# Texto seleccionado
Hace meses que el comedor de nuestra
casa, única habitación a la que llega nítidamente la señal wifi, se ha
convertido en una especie de sala de usos múltiples que a duras penas cumple
con su función original, cuando los fines de semana nos sentamos alrededor de
la mesa para comer.
De esta suerte, el viernes, a las
tres de la tarde, encima de esa misma mesa es fácil encontrar una lámpara y
tres ordenadores portátiles, además de libretas, manuales, apuntes de clase,
partituras y demandas por despido, entre grapadoras y subrayadores.
Así
que, antes de poner vasos, platos, cubiertos y servilletas, es necesario desmantelar
el puesto de mando de un campamento en el que, a lo largo de la semana, se han
recibido clases de derecho penal o de piano, han tenido lugar pruebas de
aptitud de asignaturas de lengua y literatura o historia del derecho, se ha
supervisado la realización de exámenes de macroeconomía y, últimamente, se han empezado
a celebrar juicios orales por videoconferencia.
No
obstante, a veces, las actividades académicas de mis hijas se inician a horas
poco o nada compatibles con nuestra vida doméstica. Así que, dos días a la
semana, comemos en la cocina con el profesor de derecho romano de mi hija mayor,
que se dedica a ilustrar a toda la familia sobre la diferencia entre res nullius y res derelictae, mientras nos tomamos un buen plato de lentem frixum cicer. Otras veces,
nuestras actividades se solapan entre sí. De forma que, por ejemplo, cuando
todavía no ha terminado la clase de piano de mi hija pequeña, empieza la clase
de derecho penal de mi otra hija.
Pero
las tareas que desarrollamos los distintos miembros de la familia a lo largo de
la semana no son siempre compatibles entre sí. Es entonces cuando el que tiene
que examinarse, o ha convocado un examen, o ha sido emplazado para comparecer
en una vista oral, o, en su caso, tiene que interpretar una pieza de Bach
durante su clase de piano, reclama el puesto de mando, obligando a los demás a
emigrar a otras dependencias de la casa.
Por lo tanto, cabe la posibilidad de que,
en los próximos días, pueda coincidir, por ejemplo, la celebración de un juicio
por despido con un examen de filosofía del derecho. Eso sin contar con el
riesgo de que, teniendo en cuenta el cúmulo de asuntos que pesan sobre mi
jurisdicción, empiecen a señalarse juicios por la tarde, y, dada la frecuencia
con la que se retrasan las vistas orales, termine oponiéndome a una pretensión fundada
en derecho mientras comparto con mi familia una tortilla de patatas.

# Acciones a realizar
A - Reproduce el fragmento del texto seleccionado que empieza en las palabras que contienen "De esta suerte, el" y termina después de "grapadoras y subrayadores.".
B - Según el texto seleccionado, ¿con quién come la familia en la cocina dos días a la semana?
El listado no interviene en nada de esto.

# Sección de datos

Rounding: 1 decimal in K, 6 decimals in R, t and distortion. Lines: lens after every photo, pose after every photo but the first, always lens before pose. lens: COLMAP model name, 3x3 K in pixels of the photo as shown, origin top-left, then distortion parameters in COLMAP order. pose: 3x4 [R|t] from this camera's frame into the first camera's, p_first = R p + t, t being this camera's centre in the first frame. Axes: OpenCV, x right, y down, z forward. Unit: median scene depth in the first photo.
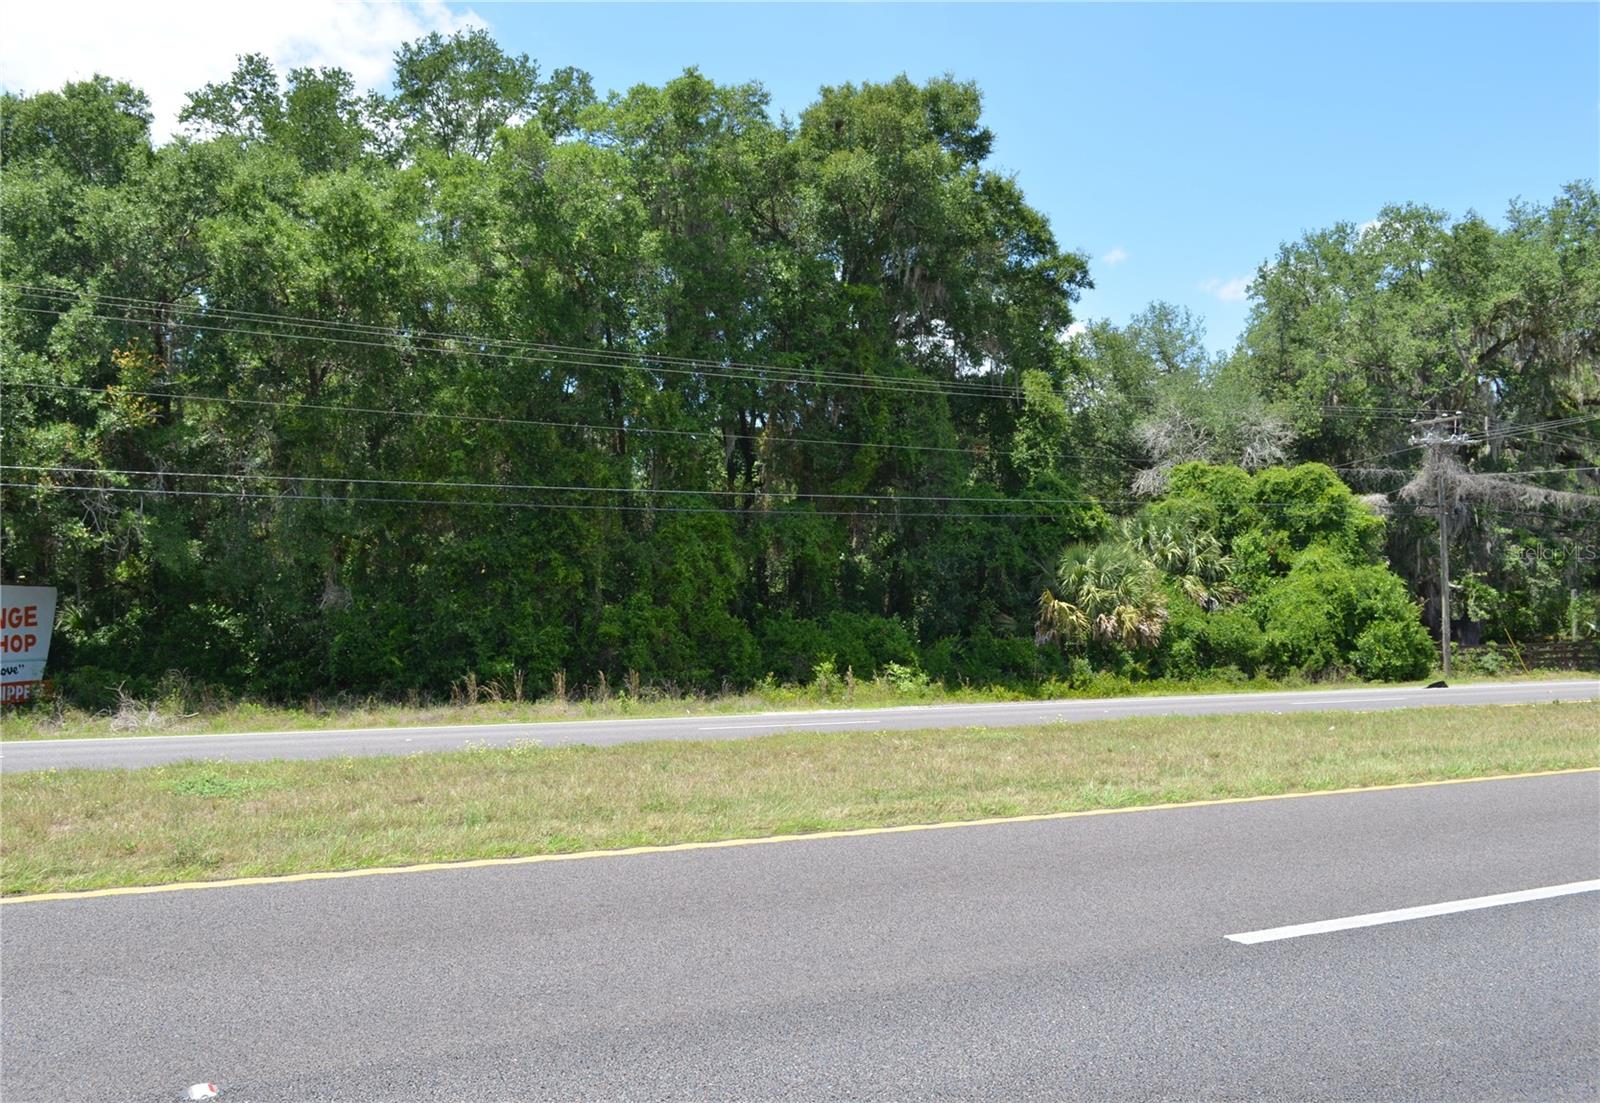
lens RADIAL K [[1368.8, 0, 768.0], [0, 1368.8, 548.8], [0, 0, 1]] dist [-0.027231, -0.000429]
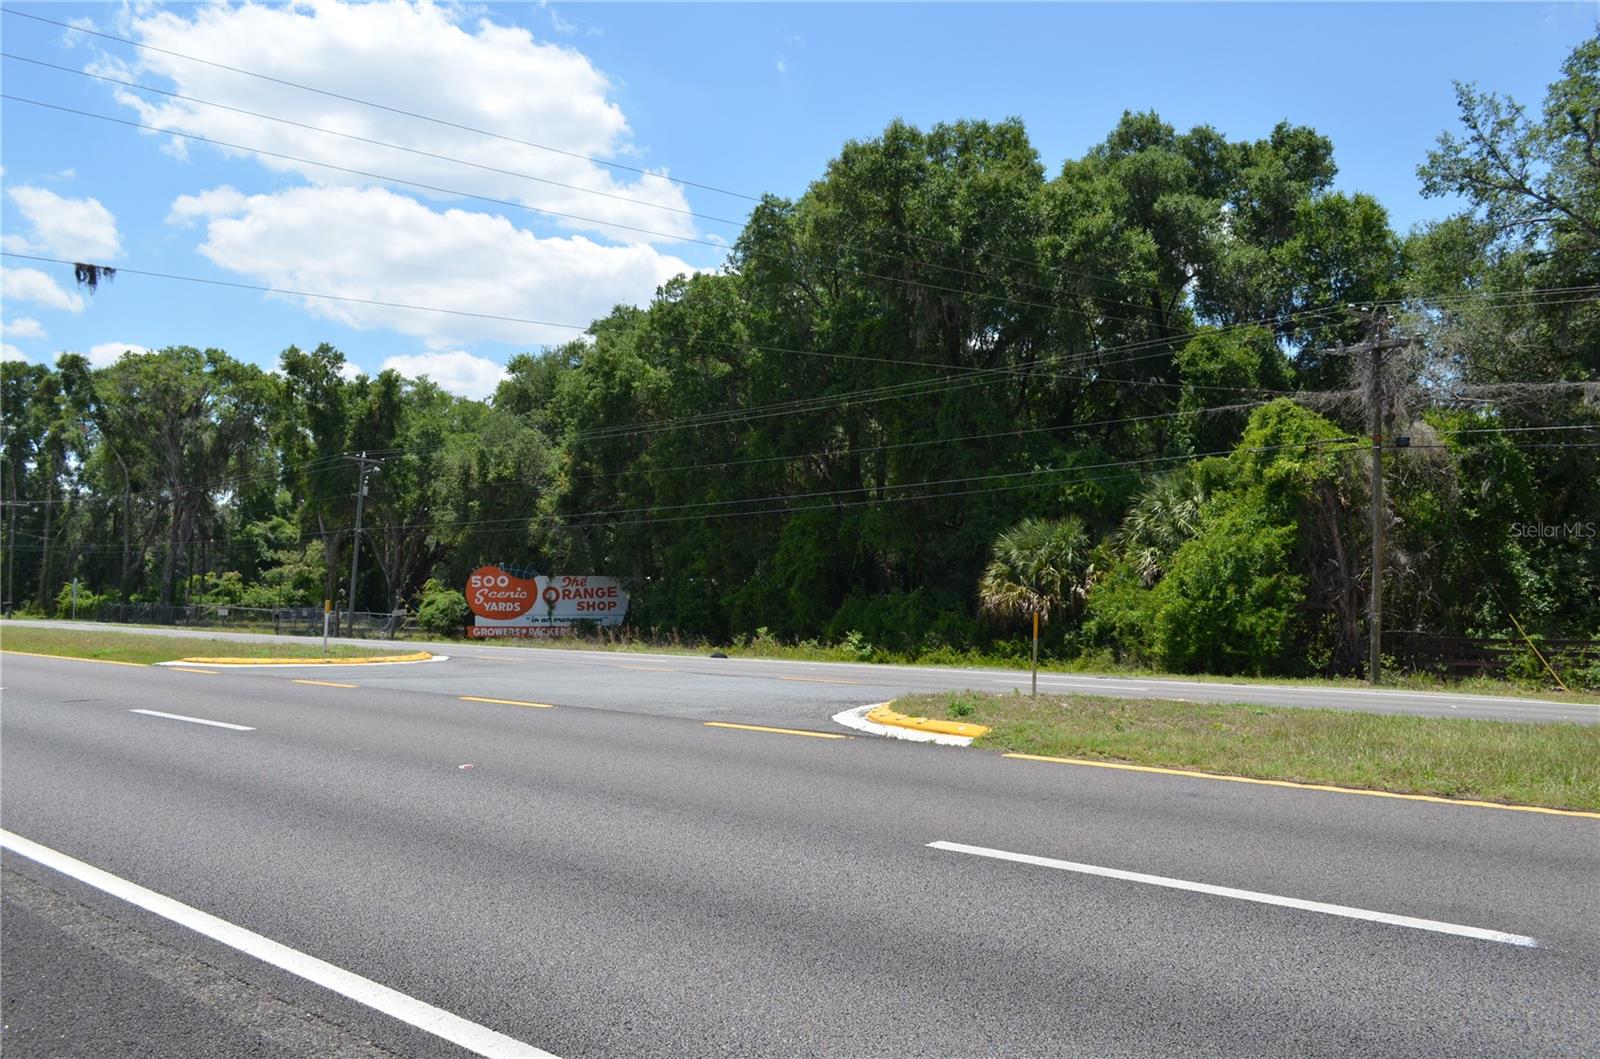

# Respuestas por tarea
A -
De esta suerte, el viernes, a las
tres de la tarde, encima de esa misma mesa es fácil encontrar una lámpara y
tres ordenadores portátiles, además de libretas, manuales, apuntes de clase,
partituras y demandas por despido, entre grapadoras y subrayadores.

B - Con el profesor de derecho romano de la hija mayor.